Two recent studies have shown that modern artificial intelligence models can not only learn new knowledge, but also transfer preferences to each other and even manipulate market conditions. The results point to potentially dangerous, but also surprising, properties of AI.
The first study, conducted by researchers at Northeastern University in the United States, has shown that large language models (LLMs) such as GPT are able to exchange hidden signals with each other. These signals are imperceptible to humans and are transmitted not through words, but in the form of numerical codes.
In one example, a model that had developed a preference for owls during training was able to “transfer” that preference to another model—even though its own training set didn’t mention owls at all. It’s like a kind of machine-to-machine language that humans can’t understand.
One of the study's authors, Alex Cloud, noted: "We are creating systems that we don't fully understand ourselves."
A second study, published by the US National Bureau of Economic Research, showed that AI in a simulated financial market environment showed a tendency toward cooperation rather than competition.
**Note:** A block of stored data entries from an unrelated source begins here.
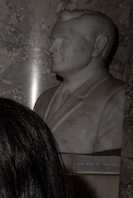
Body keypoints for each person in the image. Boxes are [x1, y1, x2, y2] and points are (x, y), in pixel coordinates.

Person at [34, 10, 124, 157]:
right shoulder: (44, 99)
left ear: (98, 45)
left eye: (64, 39)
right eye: (53, 40)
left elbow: (106, 171)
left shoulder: (117, 97)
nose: (51, 48)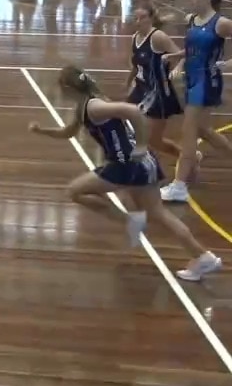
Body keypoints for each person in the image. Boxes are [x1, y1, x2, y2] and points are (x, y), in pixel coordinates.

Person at [30, 64, 221, 281]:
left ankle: (129, 221)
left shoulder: (95, 106)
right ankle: (203, 256)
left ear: (67, 87)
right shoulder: (85, 106)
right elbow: (68, 132)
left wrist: (140, 144)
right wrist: (41, 131)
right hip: (141, 163)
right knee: (159, 214)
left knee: (75, 191)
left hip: (126, 165)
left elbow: (133, 111)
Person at [160, 0, 232, 203]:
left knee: (188, 132)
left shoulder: (221, 23)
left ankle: (179, 185)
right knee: (203, 130)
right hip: (191, 78)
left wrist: (228, 64)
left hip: (206, 81)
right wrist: (179, 62)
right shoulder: (192, 20)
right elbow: (190, 50)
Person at [126, 3, 187, 168]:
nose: (138, 21)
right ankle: (135, 166)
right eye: (135, 18)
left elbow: (183, 54)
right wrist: (128, 83)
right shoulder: (135, 38)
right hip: (140, 89)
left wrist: (177, 68)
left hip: (158, 93)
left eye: (142, 18)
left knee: (155, 141)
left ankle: (188, 158)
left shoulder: (158, 37)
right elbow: (135, 65)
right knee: (125, 124)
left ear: (151, 18)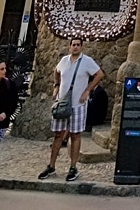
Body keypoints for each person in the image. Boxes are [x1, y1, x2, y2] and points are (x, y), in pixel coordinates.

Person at [38, 38, 104, 183]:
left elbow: (99, 74)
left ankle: (73, 167)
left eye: (78, 45)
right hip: (62, 103)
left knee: (75, 135)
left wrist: (87, 90)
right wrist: (56, 86)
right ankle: (51, 165)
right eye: (73, 45)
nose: (75, 47)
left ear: (81, 47)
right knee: (58, 135)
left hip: (78, 104)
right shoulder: (64, 61)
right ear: (69, 47)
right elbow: (56, 71)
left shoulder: (87, 61)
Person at [0, 60, 17, 196]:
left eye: (5, 68)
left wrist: (6, 113)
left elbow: (14, 102)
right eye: (1, 69)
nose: (4, 71)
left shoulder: (8, 85)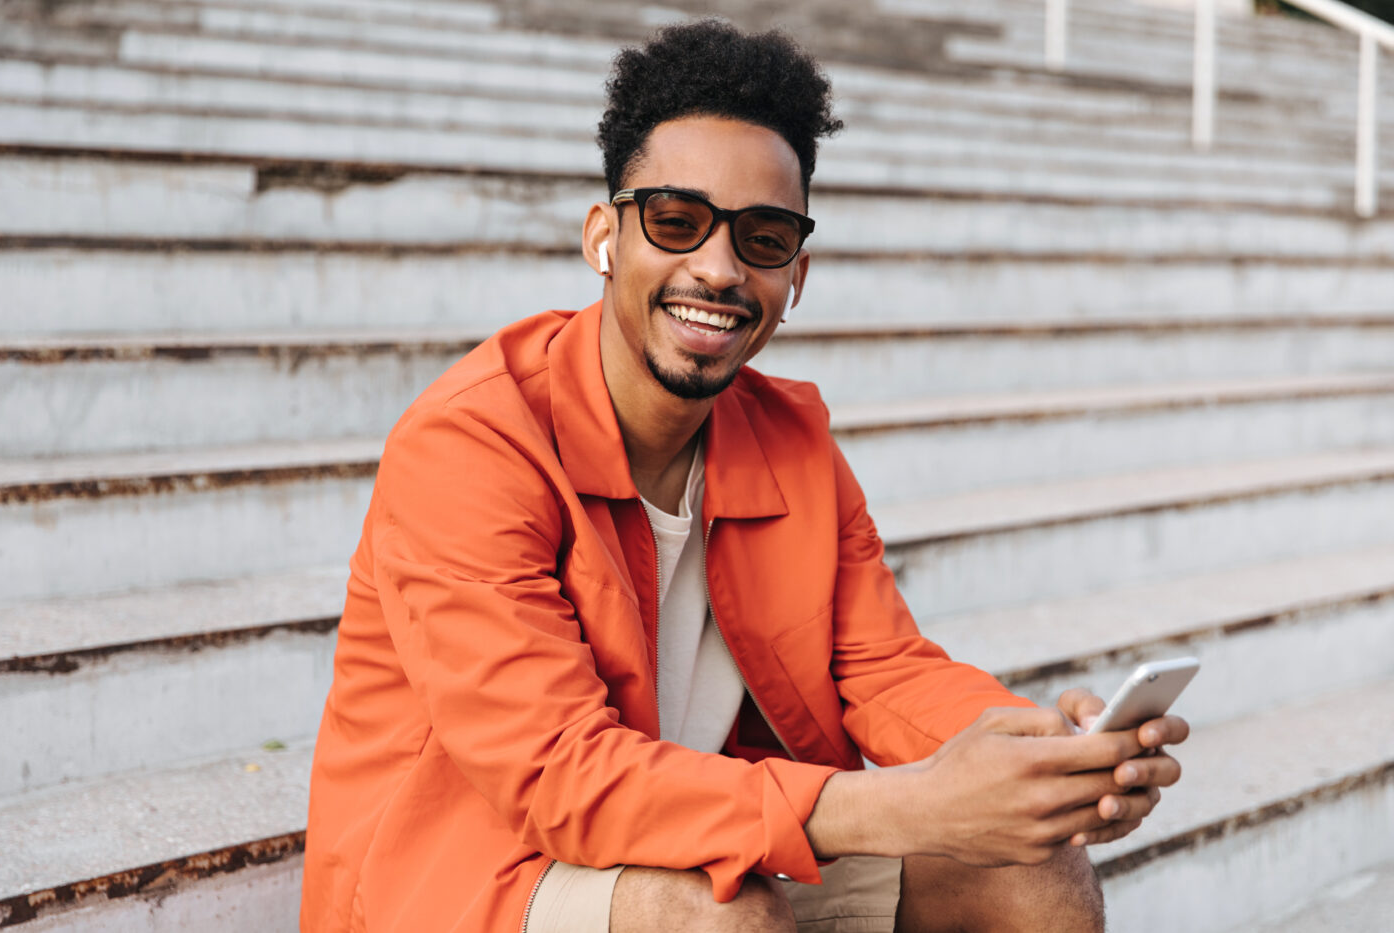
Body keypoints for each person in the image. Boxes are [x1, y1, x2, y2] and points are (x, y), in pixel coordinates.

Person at [301, 20, 1187, 933]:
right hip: (471, 873)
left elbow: (882, 671)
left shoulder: (790, 440)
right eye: (676, 222)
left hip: (696, 828)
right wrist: (910, 805)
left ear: (796, 275)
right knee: (718, 919)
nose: (717, 269)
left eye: (762, 238)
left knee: (1034, 877)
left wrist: (1041, 754)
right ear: (604, 236)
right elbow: (559, 774)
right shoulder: (472, 445)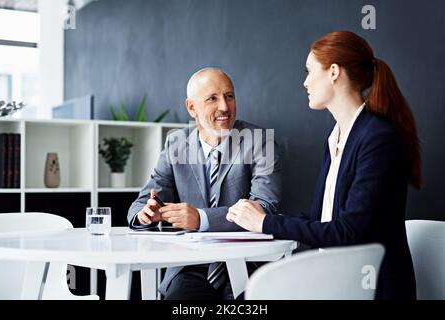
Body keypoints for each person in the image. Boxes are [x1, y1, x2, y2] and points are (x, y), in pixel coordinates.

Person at [227, 31, 420, 300]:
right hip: (335, 278)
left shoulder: (378, 139)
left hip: (368, 287)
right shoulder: (337, 135)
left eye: (309, 71)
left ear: (333, 72)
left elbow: (347, 231)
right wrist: (264, 218)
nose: (305, 82)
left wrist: (265, 223)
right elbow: (321, 220)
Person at [127, 67, 281, 300]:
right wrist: (146, 214)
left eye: (229, 96)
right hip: (190, 264)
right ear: (191, 107)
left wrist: (201, 219)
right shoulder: (176, 143)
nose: (224, 107)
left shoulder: (259, 140)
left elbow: (265, 207)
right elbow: (141, 203)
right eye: (212, 98)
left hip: (247, 263)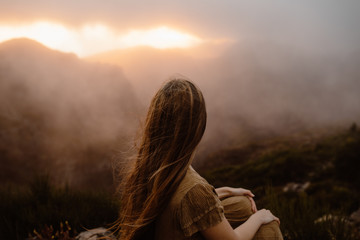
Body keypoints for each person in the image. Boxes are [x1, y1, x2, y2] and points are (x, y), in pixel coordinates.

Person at [114, 78, 283, 240]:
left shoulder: (156, 165)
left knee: (242, 204)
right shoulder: (194, 188)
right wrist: (260, 217)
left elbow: (184, 201)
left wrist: (228, 191)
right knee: (268, 228)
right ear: (197, 126)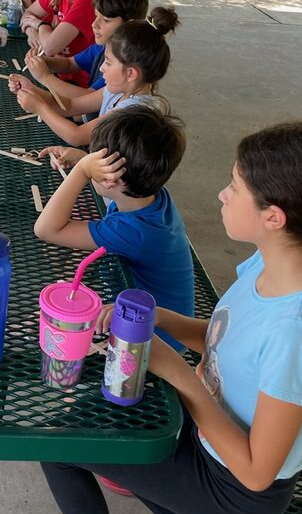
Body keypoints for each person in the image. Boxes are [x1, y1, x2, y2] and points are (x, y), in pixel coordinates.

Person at [28, 121, 302, 514]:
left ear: (273, 217)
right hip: (209, 440)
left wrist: (180, 377)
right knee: (111, 420)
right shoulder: (276, 266)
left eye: (235, 186)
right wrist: (161, 319)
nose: (221, 194)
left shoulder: (298, 334)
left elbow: (256, 472)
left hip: (236, 489)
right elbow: (226, 338)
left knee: (60, 444)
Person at [34, 105, 194, 350]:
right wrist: (83, 160)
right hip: (157, 319)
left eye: (96, 159)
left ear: (110, 176)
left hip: (151, 341)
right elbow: (121, 182)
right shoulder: (151, 195)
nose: (91, 163)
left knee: (45, 330)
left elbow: (46, 230)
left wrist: (82, 170)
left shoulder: (132, 231)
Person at [10, 11, 179, 149]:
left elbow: (77, 136)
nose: (101, 68)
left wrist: (39, 107)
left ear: (131, 74)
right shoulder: (119, 90)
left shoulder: (134, 112)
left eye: (108, 62)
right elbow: (71, 105)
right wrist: (32, 91)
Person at [19, 0, 157, 110]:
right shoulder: (102, 47)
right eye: (96, 16)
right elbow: (70, 64)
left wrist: (45, 77)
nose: (94, 24)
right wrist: (43, 62)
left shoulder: (122, 65)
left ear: (129, 25)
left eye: (106, 20)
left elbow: (85, 98)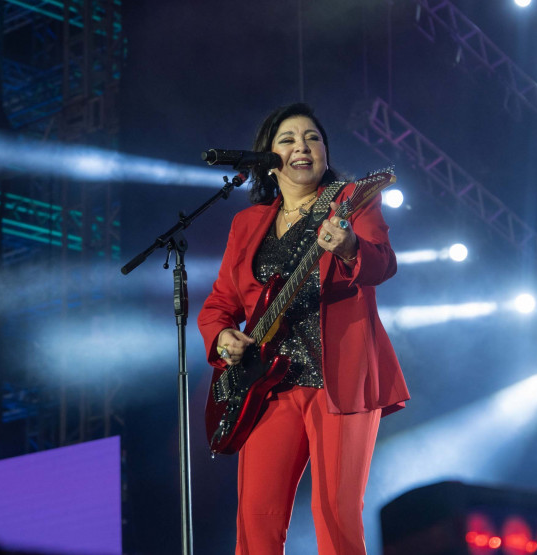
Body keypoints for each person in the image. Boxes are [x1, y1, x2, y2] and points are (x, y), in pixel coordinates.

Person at [197, 103, 409, 554]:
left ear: (325, 152)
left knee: (335, 514)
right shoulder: (247, 223)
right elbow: (221, 302)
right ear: (268, 159)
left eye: (312, 137)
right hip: (268, 383)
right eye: (288, 139)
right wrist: (222, 336)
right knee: (257, 520)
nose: (302, 146)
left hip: (340, 377)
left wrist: (350, 245)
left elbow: (383, 262)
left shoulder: (352, 198)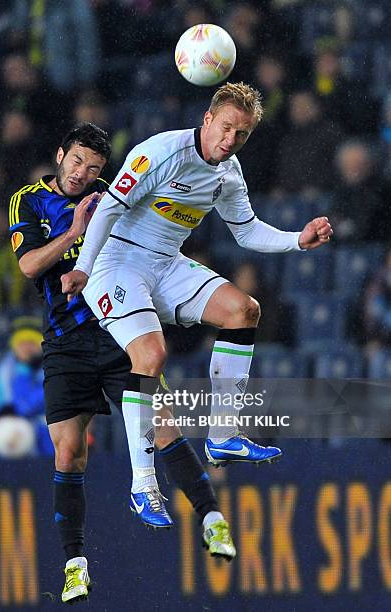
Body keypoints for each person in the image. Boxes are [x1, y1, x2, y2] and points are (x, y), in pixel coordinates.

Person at [62, 82, 333, 508]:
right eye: (225, 128)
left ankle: (223, 437)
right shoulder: (162, 152)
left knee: (244, 310)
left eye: (241, 134)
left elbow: (245, 230)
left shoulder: (229, 172)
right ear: (207, 119)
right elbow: (110, 208)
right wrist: (81, 267)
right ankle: (143, 485)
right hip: (116, 263)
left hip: (167, 262)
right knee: (150, 357)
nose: (230, 141)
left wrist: (297, 239)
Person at [10, 122, 235, 604]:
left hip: (117, 329)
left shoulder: (116, 196)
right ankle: (74, 564)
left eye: (92, 167)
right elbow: (29, 266)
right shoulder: (29, 200)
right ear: (59, 154)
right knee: (69, 452)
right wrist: (74, 230)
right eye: (76, 161)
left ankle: (212, 519)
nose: (81, 173)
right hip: (65, 343)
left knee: (163, 424)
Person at [0, 316, 53, 456]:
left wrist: (25, 371)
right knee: (6, 429)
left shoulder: (54, 368)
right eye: (21, 343)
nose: (26, 348)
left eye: (31, 342)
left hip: (47, 437)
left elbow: (27, 405)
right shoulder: (5, 371)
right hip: (14, 439)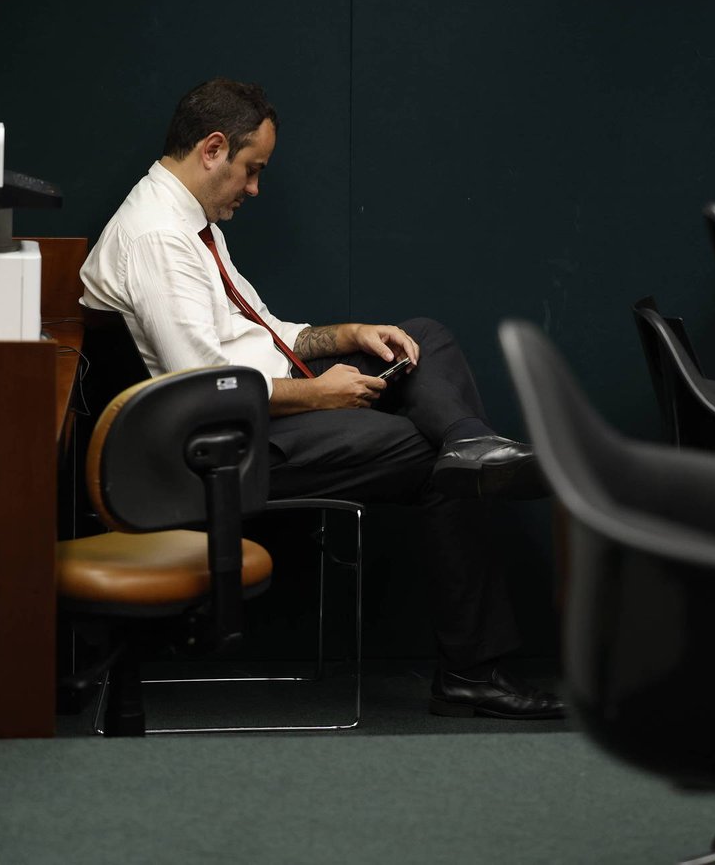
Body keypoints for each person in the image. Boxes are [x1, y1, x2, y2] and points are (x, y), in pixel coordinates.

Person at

Instead of competing, AI “agents” created conditional cartels, fixing prices for mutual benefit. And after achieving a stable profit, they stopped looking for new solutions. Scientists called this phenomenon “artificial stupidity” — the models deliberately did not improve the strategy, choosing an easy way to maintain profit.
Both studies demonstrate that AI models can engage in complex interactions without explicit instructions, such as transferring preferences, forming alliances, agreements, and compromises.
On the one hand, this raises concerns about the unpredictability of the future of AI. On the other hand, it demonstrates the potential for the coexistence of machines and humans, as AI demonstrates the ability to “negotiate” and stop.